___ Given text

Calavera Lake's Cave, Volcano & Labyrinths
bet this may come as a surprise to many, but San Diego has it's own
volcano that was active 15 million years ago! But that is not all.
This area also boasts a lake and dam dating back to the World War II
era, multiple stone labyrinths and even a cave!
Calavera Lake, meaning 'skull' in Spanish, offers 110 acres and over 4
miles of hiking and bike trails. The reservoir is 400 acres and
managed by the Carlsbad Municipal Water District. The entire area is
habitat to an identified 115 plant, 49 bird, 10 mammal and 7
amphibian/reptile species. Of these identified species, 6 are classified
as threatened or endangered. Among the area's endangered species are
the Thread-leaved Brodiaea, Orange-throated Whiptail and the California
Gnatcatcher. The California Gnatcatcher is perhaps the most threatened
of these species because 85% of it's natural habitat, the Diegan Coastal
Sage Scrub, has been destroyed by development.

______

→ **Work to do**
1. Translate this sentence from the Calavera Lake text into Spanish: "The reservoir is 400 acres and managed by the Carlsbad Municipal Water District."
2. Name every endangered species the Calavera Lake text mentions.
3. From the Calavera Lake text, extract everything from "Calavera Lake's Cave, Volcano" down to "even a cave!".

___ Data shown

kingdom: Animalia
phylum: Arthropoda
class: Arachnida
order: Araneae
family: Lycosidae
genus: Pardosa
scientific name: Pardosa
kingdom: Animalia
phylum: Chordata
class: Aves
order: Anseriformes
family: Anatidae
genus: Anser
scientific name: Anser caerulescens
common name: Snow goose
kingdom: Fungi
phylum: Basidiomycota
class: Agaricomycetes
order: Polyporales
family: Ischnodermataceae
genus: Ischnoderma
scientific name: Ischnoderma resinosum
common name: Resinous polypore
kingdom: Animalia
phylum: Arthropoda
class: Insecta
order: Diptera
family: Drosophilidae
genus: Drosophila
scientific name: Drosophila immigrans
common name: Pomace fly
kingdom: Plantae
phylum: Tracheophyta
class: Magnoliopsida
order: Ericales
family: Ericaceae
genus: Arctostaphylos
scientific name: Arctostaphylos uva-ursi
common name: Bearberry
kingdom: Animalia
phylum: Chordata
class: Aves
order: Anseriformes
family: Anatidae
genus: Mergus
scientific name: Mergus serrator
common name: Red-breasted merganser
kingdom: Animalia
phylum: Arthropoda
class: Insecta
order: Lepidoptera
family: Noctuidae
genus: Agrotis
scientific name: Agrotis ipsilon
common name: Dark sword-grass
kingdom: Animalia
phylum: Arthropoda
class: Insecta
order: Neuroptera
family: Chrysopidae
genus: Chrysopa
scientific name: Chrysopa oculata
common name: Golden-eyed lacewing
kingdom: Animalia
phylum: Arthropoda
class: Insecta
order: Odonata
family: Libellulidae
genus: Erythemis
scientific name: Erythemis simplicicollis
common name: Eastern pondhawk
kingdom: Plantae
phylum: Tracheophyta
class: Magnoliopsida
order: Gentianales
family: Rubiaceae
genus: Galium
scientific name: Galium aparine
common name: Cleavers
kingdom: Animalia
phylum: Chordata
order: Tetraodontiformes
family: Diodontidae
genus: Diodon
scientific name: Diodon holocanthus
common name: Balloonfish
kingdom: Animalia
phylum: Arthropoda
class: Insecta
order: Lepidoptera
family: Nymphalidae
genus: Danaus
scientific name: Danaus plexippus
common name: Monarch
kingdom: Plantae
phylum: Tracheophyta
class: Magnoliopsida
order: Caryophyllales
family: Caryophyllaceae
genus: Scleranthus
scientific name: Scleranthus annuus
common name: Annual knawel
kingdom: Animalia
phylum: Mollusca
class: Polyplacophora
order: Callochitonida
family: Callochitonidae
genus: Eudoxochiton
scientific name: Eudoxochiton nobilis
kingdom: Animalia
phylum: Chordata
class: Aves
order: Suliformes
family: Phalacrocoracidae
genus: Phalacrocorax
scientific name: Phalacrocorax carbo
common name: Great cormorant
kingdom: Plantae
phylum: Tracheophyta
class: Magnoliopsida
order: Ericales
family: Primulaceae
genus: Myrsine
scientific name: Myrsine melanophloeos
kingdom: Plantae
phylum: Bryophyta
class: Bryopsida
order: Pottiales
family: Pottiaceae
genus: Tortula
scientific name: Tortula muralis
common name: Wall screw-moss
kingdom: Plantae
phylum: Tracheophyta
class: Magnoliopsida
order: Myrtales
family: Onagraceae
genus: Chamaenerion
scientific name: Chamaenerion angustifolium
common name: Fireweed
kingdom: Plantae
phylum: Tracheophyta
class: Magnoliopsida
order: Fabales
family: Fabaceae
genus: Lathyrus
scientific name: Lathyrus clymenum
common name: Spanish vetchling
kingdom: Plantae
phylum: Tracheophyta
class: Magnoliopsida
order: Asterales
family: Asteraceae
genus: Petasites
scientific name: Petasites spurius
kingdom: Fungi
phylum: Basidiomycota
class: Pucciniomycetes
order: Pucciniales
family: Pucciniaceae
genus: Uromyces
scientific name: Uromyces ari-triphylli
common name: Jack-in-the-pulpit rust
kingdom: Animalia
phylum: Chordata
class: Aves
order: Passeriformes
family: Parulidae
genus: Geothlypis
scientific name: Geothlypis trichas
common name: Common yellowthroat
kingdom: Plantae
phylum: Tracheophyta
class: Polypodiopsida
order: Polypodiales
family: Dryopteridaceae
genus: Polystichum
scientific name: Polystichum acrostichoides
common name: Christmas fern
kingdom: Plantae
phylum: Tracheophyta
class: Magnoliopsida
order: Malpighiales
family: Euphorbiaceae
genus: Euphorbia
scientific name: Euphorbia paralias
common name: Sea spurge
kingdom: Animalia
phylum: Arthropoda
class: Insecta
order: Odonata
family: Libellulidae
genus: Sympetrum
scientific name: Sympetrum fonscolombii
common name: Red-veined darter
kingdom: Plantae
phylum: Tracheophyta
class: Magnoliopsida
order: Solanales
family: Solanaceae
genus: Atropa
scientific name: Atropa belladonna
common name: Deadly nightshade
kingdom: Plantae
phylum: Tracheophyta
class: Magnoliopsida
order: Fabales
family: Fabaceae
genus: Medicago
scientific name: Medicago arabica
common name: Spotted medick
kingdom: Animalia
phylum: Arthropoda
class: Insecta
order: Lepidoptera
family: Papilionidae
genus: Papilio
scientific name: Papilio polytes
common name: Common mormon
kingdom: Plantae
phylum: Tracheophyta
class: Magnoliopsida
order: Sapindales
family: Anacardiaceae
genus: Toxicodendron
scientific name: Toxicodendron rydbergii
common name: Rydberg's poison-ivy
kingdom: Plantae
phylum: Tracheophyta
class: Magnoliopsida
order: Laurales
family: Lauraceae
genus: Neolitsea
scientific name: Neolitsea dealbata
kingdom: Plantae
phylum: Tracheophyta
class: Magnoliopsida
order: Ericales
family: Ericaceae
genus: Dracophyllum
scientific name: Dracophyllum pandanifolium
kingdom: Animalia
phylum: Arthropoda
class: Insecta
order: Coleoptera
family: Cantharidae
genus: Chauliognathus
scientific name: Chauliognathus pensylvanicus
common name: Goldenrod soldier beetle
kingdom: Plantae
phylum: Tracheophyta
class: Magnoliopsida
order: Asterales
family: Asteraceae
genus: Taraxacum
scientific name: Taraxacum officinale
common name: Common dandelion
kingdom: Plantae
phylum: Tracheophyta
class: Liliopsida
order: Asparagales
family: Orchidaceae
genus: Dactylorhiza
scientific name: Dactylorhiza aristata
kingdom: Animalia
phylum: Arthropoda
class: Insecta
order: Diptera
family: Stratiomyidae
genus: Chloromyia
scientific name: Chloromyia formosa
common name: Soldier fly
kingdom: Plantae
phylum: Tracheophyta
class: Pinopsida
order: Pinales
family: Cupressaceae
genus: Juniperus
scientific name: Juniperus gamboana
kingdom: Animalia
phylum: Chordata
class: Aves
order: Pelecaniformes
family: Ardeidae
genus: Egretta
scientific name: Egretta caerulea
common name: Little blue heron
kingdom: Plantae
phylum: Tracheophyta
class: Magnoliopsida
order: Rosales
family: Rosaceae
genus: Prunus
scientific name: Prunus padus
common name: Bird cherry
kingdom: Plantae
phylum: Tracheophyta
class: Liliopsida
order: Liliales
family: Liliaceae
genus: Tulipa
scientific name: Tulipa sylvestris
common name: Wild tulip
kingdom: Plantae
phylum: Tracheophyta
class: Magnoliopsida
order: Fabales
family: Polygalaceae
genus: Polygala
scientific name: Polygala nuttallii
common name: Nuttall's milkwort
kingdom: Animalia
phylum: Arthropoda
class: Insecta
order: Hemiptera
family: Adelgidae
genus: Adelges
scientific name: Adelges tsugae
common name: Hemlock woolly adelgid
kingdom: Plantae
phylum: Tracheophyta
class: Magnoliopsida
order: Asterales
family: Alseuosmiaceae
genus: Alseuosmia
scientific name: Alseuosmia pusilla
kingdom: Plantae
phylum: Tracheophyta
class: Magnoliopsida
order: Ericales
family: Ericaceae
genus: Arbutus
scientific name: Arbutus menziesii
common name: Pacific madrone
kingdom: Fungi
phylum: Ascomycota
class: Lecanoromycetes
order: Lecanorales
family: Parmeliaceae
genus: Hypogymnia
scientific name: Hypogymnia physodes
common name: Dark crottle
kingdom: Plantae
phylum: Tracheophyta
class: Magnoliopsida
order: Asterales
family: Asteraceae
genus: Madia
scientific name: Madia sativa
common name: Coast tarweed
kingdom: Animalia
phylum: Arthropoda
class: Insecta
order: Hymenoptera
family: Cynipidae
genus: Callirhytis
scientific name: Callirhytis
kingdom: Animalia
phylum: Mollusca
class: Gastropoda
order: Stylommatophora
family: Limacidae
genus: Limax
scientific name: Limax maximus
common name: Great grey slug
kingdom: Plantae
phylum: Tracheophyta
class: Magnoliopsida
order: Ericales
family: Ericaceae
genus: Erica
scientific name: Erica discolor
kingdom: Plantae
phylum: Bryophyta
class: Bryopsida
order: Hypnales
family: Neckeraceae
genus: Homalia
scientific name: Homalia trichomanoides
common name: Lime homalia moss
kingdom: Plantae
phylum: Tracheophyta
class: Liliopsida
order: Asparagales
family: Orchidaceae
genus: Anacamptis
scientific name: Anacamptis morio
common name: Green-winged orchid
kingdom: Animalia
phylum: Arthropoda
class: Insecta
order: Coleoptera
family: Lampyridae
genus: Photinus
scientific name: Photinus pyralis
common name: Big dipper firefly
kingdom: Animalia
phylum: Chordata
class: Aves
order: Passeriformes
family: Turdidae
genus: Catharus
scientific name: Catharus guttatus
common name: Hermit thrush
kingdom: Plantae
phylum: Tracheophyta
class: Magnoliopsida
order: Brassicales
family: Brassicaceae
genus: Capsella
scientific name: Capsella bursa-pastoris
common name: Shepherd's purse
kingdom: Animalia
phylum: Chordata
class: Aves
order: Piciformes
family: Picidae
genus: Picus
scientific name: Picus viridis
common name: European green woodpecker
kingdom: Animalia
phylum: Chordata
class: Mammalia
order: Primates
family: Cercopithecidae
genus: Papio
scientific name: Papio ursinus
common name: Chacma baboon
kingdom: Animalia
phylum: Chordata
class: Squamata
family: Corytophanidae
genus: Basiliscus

______

→ **Task results**
1. El embalse tiene 400 acres y está administrado por el Distrito Municipal de Agua de Carlsbad.

2.
Thread-leaved Brodiaea
Orange-throated Whiptail
California Gnatcatcher

3.
Calavera Lake's Cave, Volcano & Labyrinths
bet this may come as a surprise to many, but San Diego has it's own
volcano that was active 15 million years ago! But that is not all.
This area also boasts a lake and dam dating back to the World War II
era, multiple stone labyrinths and even a cave!